If you plan to change or adjust your visa status in the U.S., something called the “30/60 day rule” may be more important than you realize. This is particularly true if questions arise about your real reasons for entering the United States in the first place. For example, did you come as a tourist but really intend to look for a job? Or did you come as a student, really planning to marry your U.S. boyfriend or girlfriend and get a green card?
Did Your Intentions Upon U.S. Entry Match Your Visa?
Intentions upon entry to the U.S. are surprisingly important for anyone who comes on a nonimmigrant (temporary) visa. Every visa is issued with the idea that its bearer will use it for only specific purposes, such as to be a tourist (while on a B-2 visa), study (on an F-1 or M-1 visa), get married to a U.S. citizen (K-1 visa), or work for a U.S. employer (H-1B and other visas).
If you enter the U.S. claiming that your purpose is to do what you’re allowed to according to that visa, but actually having a “preconceived intend” to do something else that’s isn’t within the allowable scope of the visa, that’s considered a form of fraud.
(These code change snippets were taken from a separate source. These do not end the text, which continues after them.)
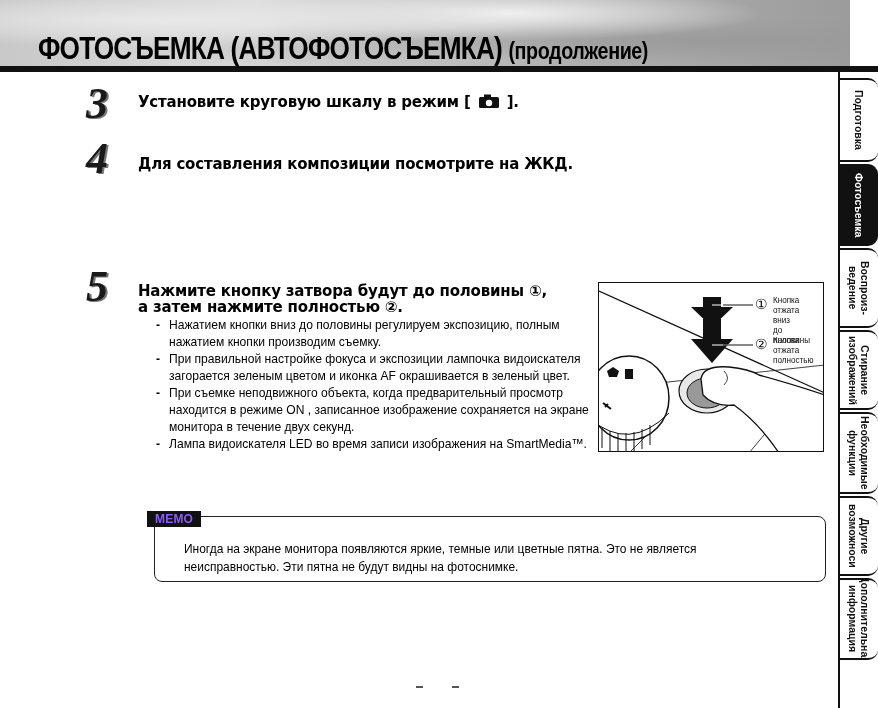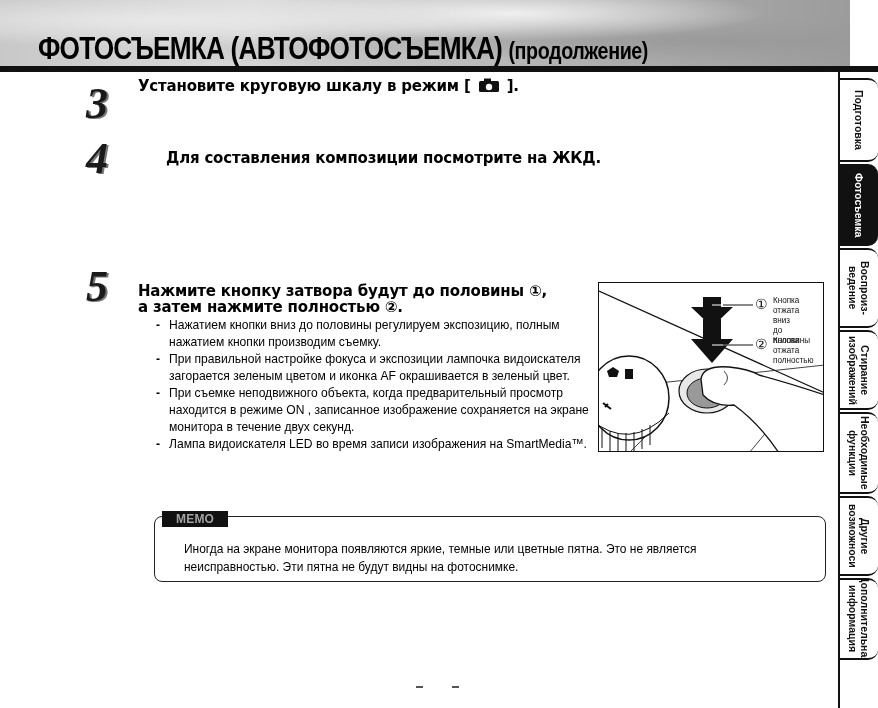--- a/index.html
+++ b/index.html
@@ -50,22 +50,22 @@
   .illus-label { position: absolute; font-size: 9px; line-height: 10px; color: #111; white-space: pre-line;
     transform: scaleX(0.9); transform-origin: left; }
   .circle-num { position: absolute; font-size: 14px; color: #111; }
 
   
   .memo-box {
     position: absolute; left: 154px; top: 516px; width: 672px; height: 66px;
     border: 1px solid #222; border-radius: 8px;
   }
   .memo-label {
-    position: absolute; left: 162px; top: 511px; background: #111; color: #a3a3a3;
-    font-weight: bold; font-size: 12px; padding: 1px 14px; letter-spacing: 0.2px;
+    position: absolute; left: 147px; top: 511px; background: #111; color: #8b5cf6;
+    font-weight: bold; font-size: 12px; padding: 1px 8px; letter-spacing: 0.2px;
   }
   .memo-text {
     position: absolute; left: 184px; top: 540px; font-size: 13px; line-height: 18px;
     transform: scaleX(0.92); transform-origin: left; width: 640px;
   }
 
   
   .side-line { position: absolute; left: 838px; top: 70px; width: 2px; height: 638px; background: #111; }
   .tab {
     position: absolute; left: 840px; width: 38px; background: #fff;
@@ -86,34 +86,34 @@
 
 <div class="header">
   <div class="header-title">
     <span>ФОТОСЪЕМКА (АВТОФОТОСЪЕМКА)</span>
     <span class="sub">(продолжение)</span>
   </div>
 </div>
 <div class="header-rule"></div>
 
 <div class="step-num" style="left:86px; top:82px;">3</div>
-<div class="step-title" style="left:138px; top:77px;">
+<div class="step-title" style="left:138px; top:93px;">
   <span>Установите круговую шкалу  в режим [</span>
   <span style="display:inline-block; vertical-align:-2px; margin:0 2px;">
     <svg width="22" height="15" viewBox="0 0 22 15">
         <rect x="1" y="3" width="20" height="11" rx="1.5" fill="#111"></rect>
         <rect x="6" y="0.5" width="7" height="4" fill="#111"></rect>
         <circle cx="11" cy="9" r="3.2" fill="#fff"></circle>
       </svg>
   </span>
   <span>].</span>
 </div>
 
 <div class="step-num" style="left:86px; top:137px;">4</div>
-<div class="step-title" style="left:138px; top:149px;margin-left:28px;">Для составления композиции посмотрите на ЖКД.</div>
+<div class="step-title" style="left:138px; top:155px;">Для составления композиции посмотрите на ЖКД.</div>
 
 <div class="step-num" style="left:86px; top:265px;">5</div>
 <div class="step-title" style="left:138px; top:282px;">Нажмите кнопку затвора будут до половины ①,</div>
 <div class="step-title" style="left:138px; top:298px;">а затем нажмите полностью ②.</div>
 
 <div class="bullets">
   <div class="bullet">Нажатием кнопки вниз до половины регулируем экспозицию, полным нажатием кнопки производим съемку.</div>
   <div class="bullet">При правильной настройке фокуса и экспозиции лампочка видоискателя загорается зеленым цветом и иконка AF окрашивается в зеленый цвет.</div>
   <div class="bullet">При съемке неподвижного объекта, когда  предварительный просмотр находится в режиме ON ,             записанное изображение сохраняется на экране монитора в течение двух секунд.</div>
   <div class="bullet">Лампа видоискателя LED                                                во время записи изображения на SmartMedia™.</div>

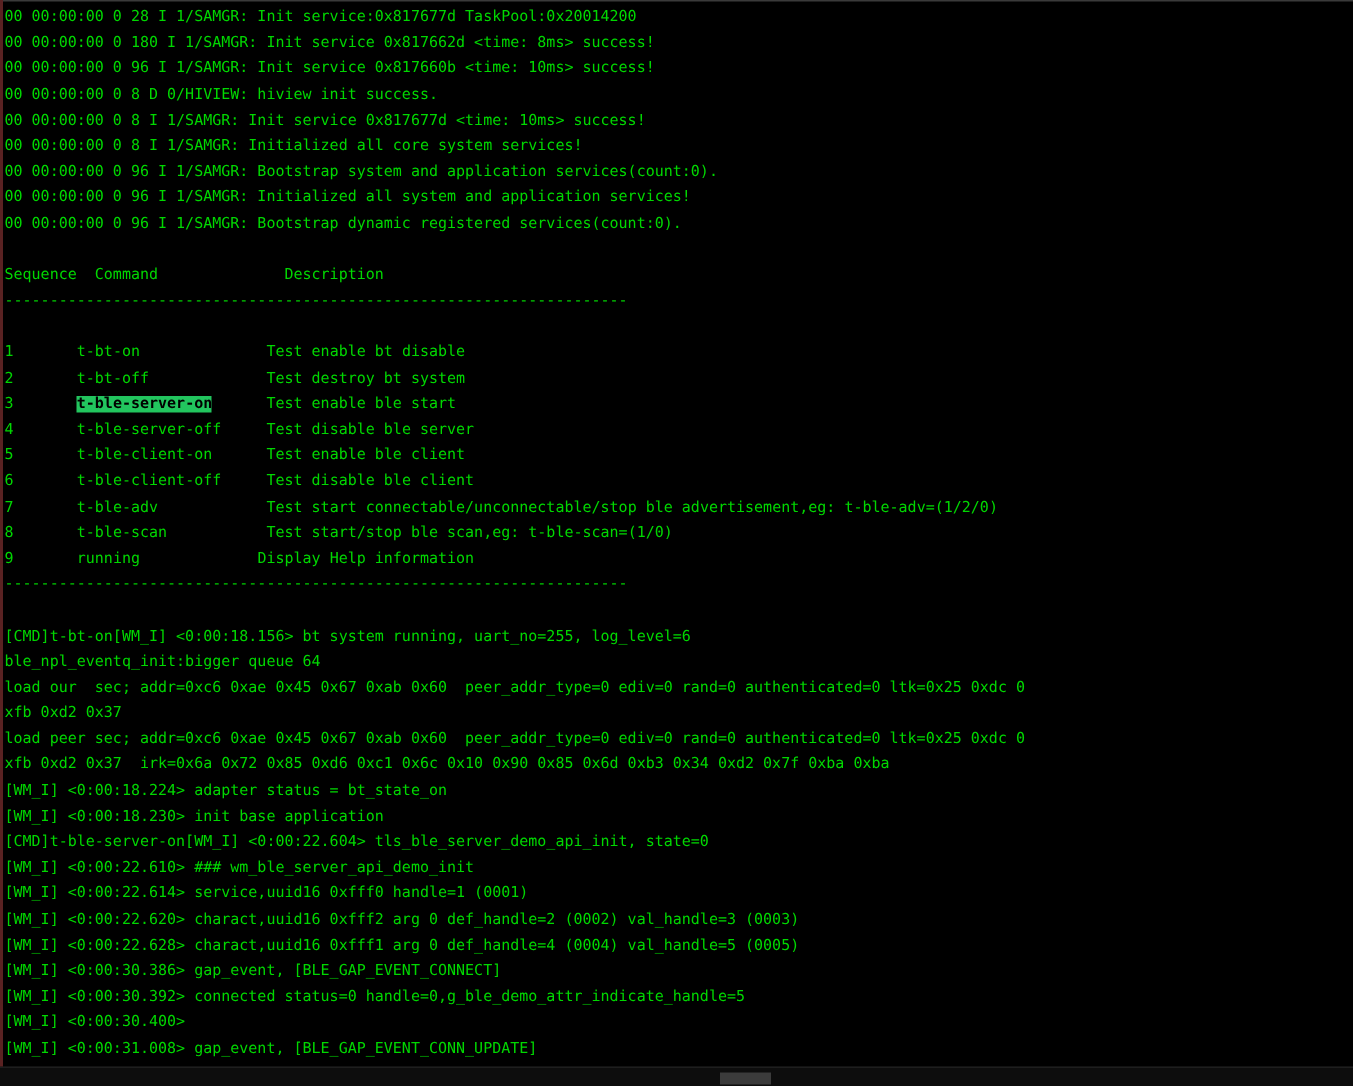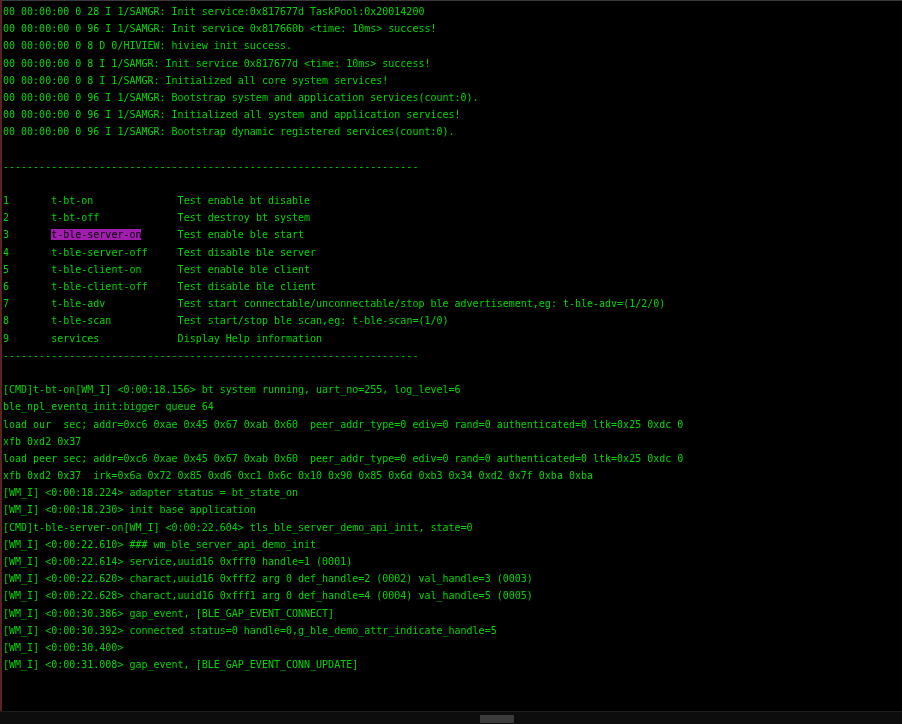--- a/index.html
+++ b/index.html
@@ -64,22 +64,23 @@
     letter-spacing: 0px;
     font-family: "DejaVu Sans Mono", "Liberation Mono", monospace;
   }
 
   .blank {
     color: transparent;
   }
 
   
   .hl {
-    background: #a21caf;
+    background: #22c55e;
     color: #000000;
+    font-weight: bold;
   }
 
   
   #hscrollbar {
     position: absolute;
     left: 0;
     bottom: 0;
     width: 902px;
     height: 13px;
     background: #0d0d0d;
@@ -100,44 +101,46 @@
 
 <div id="terminal-window">
 
   <div id="top-edge"></div>
   <div id="left-edge"></div>
 
   <div id="screen">
 
     <div>
       <span class="line">00 00:00:00 0 28 I 1/SAMGR: Init service:0x817677d TaskPool:0x20014200</span>
+      <span class="line">00 00:00:00 0 180 I 1/SAMGR: Init service 0x817662d &lt;time: 8ms&gt; success!</span>
       <span class="line">00 00:00:00 0 96 I 1/SAMGR: Init service 0x817660b &lt;time: 10ms&gt; success!</span>
       <span class="line">00 00:00:00 0 8 D 0/HIVIEW: hiview init success.</span>
       <span class="line">00 00:00:00 0 8 I 1/SAMGR: Init service 0x817677d &lt;time: 10ms&gt; success!</span>
       <span class="line">00 00:00:00 0 8 I 1/SAMGR: Initialized all core system services!</span>
       <span class="line">00 00:00:00 0 96 I 1/SAMGR: Bootstrap system and application services(count:0).</span>
       <span class="line">00 00:00:00 0 96 I 1/SAMGR: Initialized all system and application services!</span>
       <span class="line">00 00:00:00 0 96 I 1/SAMGR: Bootstrap dynamic registered services(count:0).</span>
     </div>
 
     <span class="line blank">&nbsp;</span>
 
     <div>
+      <span class="line">Sequence  Command              Description</span>
       <span class="line">---------------------------------------------------------------------</span>
       <span class="line blank">&nbsp;</span>
       <div id="table-body">
           <span class="line"><span>1       </span><span>t-bt-on              </span><span>Test enable bt disable</span></span>
           <span class="line"><span>2       </span><span>t-bt-off             </span><span>Test destroy bt system</span></span>
           <span class="line"><span>3       </span><span><span class="hl">t-ble-server-on</span>      </span><span>Test enable ble start</span></span>
           <span class="line"><span>4       </span><span>t-ble-server-off     </span><span>Test disable ble server</span></span>
           <span class="line"><span>5       </span><span>t-ble-client-on      </span><span>Test enable ble client</span></span>
           <span class="line"><span>6       </span><span>t-ble-client-off     </span><span>Test disable ble client</span></span>
           <span class="line"><span>7       </span><span>t-ble-adv            </span><span>Test start connectable/unconnectable/stop ble advertisement,eg: t-ble-adv=(1/2/0)</span></span>
           <span class="line"><span>8       </span><span>t-ble-scan           </span><span>Test start/stop ble scan,eg: t-ble-scan=(1/0)</span></span>
-          <span class="line"><span>9       </span><span>services             </span><span>Display Help information</span></span>
+          <span class="line"><span>9       </span><span>running             </span><span>Display Help information</span></span>
         </div>
       <span class="line">---------------------------------------------------------------------</span>
     </div>
 
     <span class="line blank">&nbsp;</span>
 
     <div id="runtime-log-block">
         <span class="line">[CMD]t-bt-on[WM_I] &lt;0:00:18.156&gt; bt system running, uart_no=255, log_level=6</span>
         <span class="line">ble_npl_eventq_init:bigger queue 64</span>
         <span class="line">load our  sec; addr=0xc6 0xae 0x45 0x67 0xab 0x60  peer_addr_type=0 ediv=0 rand=0 authenticated=0 ltk=0x25 0xdc 0</span>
And fraud upon entry to the U.S. has serious immigration consequences, potentially making the person ineligible for further visas or green cards (lawful permanent residence) down the line.
Of course, people’s lives change, and it’s not always easy for the U.S. immigration authorities to draw conclusions like, “Oh, you married a U.S. citizen? You must have planned to do that when you entered the United States as a student, therefore you committed fraud upon entry, therefore we’re not going to give you a green card based on that marriage.” In such a situation, the applicant would have the opportunity to argue and show evidence that in fact, the marriage plan arose only after having entered the United States.
Nonetheless, all that arguing back and forth takes time and effort. That’s why the U.S. government came up with the 30/60 day rule.
How the 30/60 Day Rule Can Help Show Innocent Intentions
Here’s how the 30/60 day rule should be implemented by immigration officers, according to the U.S. State Department’s Foreign Affairs Manual (FAM):
If an alien violates his or her nonimmigrant status . . . within 30 days of entry, you may presume that the applicant misrepresented his or her intention in seeking a visa or entry. If an alien initiates such violation of status more than 30 days but less than 60 days after entry into the United States, no presumption of misrepresentation arises. However, if the facts in the case give you reasonable belief that the alien misrepresented his or her intent, then you must give the alien the opportunity to present countervailing evidence.
In other words, even if you truly had a quick change of intention –came to the U.S. as a tourist, met the love of your life, and decided to get married two weeks later — you’re going to have a tough time convincing the immigration officials that you hadn’t planned this all along if you actually get married, apply for the green card, or violate your status in some other obvious way within your first 30 days in the United States. Better to wait at least 60 days.
Are you completely safe after waiting 60 days to attempt to change your status? No. Notice that the FAM also mentions that immigration officials can act on facts giving them a “reasonable belief” that someone misrepresented his or her intent. In a marriage-based case, for example, it would be all too easy to get caught in the lie during the process of proving the bona fides of one’s marriage (as is necessary in every marriage-based application). Let’s say the noncitizen bride slips up and mentions that she brought her mother’s wedding dress with her; or that some of the letters between the couple refer to the “upcoming wedding” before the noncitizen arrived in the United States. Pointing out that you waited 60 days before doing anything is not going to help much in such a case.